- [Document segment]
##########

Full dataset verification

Load every matched pair completely and compare all rows and all columns. STATA converts . to _ in variable names; norm_col() normalises both sides. haven::zap_labels() strips value-label attributes so numeric columns compare as plain doubles. Each dataset is freed from memory after comparison to limit peak usage.

norm_col <- function(x) toupper(gsub("[. ]+", "_", trimws(x)))

strip_stata <- function(x) {
  if (inherits(x, c("haven_labelled", "haven_labelled_spss"))) {
    return(as.numeric(unclass(x)))
  }
  if (is.factor(x)) {
    return(as.character(x))
  }
  x
}

pass_all <- TRUE

for (i in seq_len(nrow(match_tbl))) {
  r <- match_tbl[i, ]

  s_df <- tryCatch(
    as.data.frame(zap_labels(read_dta(r$stata_path))),
    error = function(e) {
      cat(sprintf(
        "Level %2d / ds%02d: SKIP  (STATA read error: %s)\n",
        r$level, r$ds_num, conditionMessage(e)
      ))
      NULL
    }
  )
  if (is.null(s_df)) {
    pass_all <- FALSE
    next
  }
  c_df <- read.csv(r$csv_path, check.names = FALSE)

##########

- [Records provided]
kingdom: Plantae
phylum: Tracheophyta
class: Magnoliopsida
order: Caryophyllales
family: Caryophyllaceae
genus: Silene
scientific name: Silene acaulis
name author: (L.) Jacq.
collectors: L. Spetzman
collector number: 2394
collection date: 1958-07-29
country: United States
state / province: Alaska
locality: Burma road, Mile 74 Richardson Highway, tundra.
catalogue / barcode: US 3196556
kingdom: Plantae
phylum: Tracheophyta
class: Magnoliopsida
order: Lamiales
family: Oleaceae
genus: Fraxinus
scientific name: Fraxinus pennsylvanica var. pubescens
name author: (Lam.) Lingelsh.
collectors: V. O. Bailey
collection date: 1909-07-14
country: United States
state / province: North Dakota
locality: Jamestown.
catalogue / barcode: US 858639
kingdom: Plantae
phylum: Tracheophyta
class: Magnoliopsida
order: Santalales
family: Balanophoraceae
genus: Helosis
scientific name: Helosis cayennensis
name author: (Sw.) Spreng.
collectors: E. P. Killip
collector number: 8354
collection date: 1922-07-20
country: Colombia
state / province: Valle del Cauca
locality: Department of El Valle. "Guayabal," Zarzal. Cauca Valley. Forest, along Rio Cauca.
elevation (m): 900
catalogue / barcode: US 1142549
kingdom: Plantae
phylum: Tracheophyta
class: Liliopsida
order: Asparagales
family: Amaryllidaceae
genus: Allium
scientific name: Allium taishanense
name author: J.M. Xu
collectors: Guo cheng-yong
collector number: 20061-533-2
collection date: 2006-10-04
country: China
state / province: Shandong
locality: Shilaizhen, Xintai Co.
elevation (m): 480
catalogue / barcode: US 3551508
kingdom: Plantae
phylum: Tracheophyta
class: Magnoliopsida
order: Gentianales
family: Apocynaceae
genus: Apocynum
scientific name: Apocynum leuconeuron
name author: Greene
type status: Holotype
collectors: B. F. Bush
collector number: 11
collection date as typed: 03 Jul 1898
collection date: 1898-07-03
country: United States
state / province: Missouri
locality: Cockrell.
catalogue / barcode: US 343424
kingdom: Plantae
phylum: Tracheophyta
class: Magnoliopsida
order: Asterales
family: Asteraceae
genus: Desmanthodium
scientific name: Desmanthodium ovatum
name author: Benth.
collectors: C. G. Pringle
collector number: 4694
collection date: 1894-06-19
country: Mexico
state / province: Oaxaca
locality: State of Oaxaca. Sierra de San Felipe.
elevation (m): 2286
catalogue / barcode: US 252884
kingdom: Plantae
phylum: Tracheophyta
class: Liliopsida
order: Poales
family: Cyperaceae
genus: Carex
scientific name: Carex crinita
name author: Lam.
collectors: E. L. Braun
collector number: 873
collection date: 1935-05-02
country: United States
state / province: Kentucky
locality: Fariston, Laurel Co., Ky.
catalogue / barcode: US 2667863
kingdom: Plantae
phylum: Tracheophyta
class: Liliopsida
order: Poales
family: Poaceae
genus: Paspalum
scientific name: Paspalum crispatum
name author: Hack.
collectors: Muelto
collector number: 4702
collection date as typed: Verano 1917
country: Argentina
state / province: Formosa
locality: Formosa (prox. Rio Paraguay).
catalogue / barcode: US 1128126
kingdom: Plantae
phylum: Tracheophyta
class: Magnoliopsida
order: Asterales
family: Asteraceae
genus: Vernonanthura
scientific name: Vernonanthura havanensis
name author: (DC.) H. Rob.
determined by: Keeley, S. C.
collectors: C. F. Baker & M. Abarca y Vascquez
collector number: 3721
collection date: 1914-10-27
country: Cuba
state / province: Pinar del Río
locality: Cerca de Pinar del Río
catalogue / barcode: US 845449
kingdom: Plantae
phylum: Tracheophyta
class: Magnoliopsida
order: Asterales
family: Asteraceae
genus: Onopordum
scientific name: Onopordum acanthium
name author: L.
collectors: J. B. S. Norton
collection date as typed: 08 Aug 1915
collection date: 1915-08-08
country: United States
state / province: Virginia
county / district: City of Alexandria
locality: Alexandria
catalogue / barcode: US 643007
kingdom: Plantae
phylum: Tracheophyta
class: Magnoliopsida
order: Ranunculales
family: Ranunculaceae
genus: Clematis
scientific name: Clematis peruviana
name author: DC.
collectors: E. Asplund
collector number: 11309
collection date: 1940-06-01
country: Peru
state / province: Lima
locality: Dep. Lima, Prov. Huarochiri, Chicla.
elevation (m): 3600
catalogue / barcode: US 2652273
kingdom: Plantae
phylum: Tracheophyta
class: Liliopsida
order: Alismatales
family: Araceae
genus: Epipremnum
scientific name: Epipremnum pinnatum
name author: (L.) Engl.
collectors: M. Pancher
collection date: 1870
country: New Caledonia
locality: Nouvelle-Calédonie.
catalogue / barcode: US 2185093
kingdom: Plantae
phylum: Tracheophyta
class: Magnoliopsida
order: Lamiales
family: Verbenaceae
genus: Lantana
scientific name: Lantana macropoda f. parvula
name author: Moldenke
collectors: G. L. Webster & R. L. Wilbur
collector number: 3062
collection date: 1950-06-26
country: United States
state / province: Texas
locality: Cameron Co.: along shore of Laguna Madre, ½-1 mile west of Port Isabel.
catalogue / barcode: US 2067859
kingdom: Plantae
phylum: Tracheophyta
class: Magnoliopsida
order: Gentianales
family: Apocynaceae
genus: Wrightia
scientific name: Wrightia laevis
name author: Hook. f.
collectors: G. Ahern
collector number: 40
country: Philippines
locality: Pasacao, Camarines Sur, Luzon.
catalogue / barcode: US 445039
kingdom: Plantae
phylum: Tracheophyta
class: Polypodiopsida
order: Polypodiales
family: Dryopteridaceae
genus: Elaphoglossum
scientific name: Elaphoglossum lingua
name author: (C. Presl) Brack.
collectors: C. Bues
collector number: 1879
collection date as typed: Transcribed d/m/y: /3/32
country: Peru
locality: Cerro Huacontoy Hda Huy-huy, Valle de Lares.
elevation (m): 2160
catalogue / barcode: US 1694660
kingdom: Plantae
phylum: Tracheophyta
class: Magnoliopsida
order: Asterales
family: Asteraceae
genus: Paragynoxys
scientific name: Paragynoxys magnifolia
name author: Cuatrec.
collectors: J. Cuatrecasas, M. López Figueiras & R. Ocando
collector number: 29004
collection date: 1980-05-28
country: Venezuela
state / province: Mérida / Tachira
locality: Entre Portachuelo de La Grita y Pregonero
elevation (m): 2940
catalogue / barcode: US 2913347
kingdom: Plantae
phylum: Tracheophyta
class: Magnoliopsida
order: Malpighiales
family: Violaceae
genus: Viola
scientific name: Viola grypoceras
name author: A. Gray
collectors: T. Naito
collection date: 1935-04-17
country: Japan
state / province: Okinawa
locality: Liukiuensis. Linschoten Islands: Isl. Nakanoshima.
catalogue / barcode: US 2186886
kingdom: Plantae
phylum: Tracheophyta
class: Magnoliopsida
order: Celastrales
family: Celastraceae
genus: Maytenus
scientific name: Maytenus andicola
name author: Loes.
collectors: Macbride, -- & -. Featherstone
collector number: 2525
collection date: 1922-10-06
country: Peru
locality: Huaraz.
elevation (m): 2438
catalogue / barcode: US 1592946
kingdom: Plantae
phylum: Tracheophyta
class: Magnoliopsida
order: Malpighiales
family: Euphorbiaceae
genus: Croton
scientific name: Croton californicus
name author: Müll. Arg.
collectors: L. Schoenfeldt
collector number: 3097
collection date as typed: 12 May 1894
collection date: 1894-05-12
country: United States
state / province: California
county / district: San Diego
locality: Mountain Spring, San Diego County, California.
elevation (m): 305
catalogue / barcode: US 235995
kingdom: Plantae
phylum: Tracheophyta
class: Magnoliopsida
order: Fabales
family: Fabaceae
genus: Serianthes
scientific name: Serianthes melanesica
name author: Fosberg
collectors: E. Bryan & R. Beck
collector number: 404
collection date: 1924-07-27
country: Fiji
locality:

##########

- [Do this]
In the dataset verification text, what does haven::zap_labels() accomplish?

- [Reply]
It strips value-label attributes so numeric columns compare as plain doubles.